Task prompt:
A complete and exact copy of the data below is required.

Given entries:
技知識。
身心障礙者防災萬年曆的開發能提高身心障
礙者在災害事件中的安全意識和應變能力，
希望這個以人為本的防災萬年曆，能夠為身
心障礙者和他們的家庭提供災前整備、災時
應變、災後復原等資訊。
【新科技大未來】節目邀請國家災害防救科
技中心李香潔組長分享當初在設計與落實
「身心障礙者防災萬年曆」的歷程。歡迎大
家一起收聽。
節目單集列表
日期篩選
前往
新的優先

Task output:
技知識。
身心障礙者防災萬年曆的開發能提高身心障
礙者在災害事件中的安全意識和應變能力，
希望這個以人為本的防災萬年曆，能夠為身
心障礙者和他們的家庭提供災前整備、災時
應變、災後復原等資訊。
【新科技大未來】節目邀請國家災害防救科
技中心李香潔組長分享當初在設計與落實
「身心障礙者防災萬年曆」的歷程。歡迎大
家一起收聽。
節目單集列表
日期篩選
前往
新的優先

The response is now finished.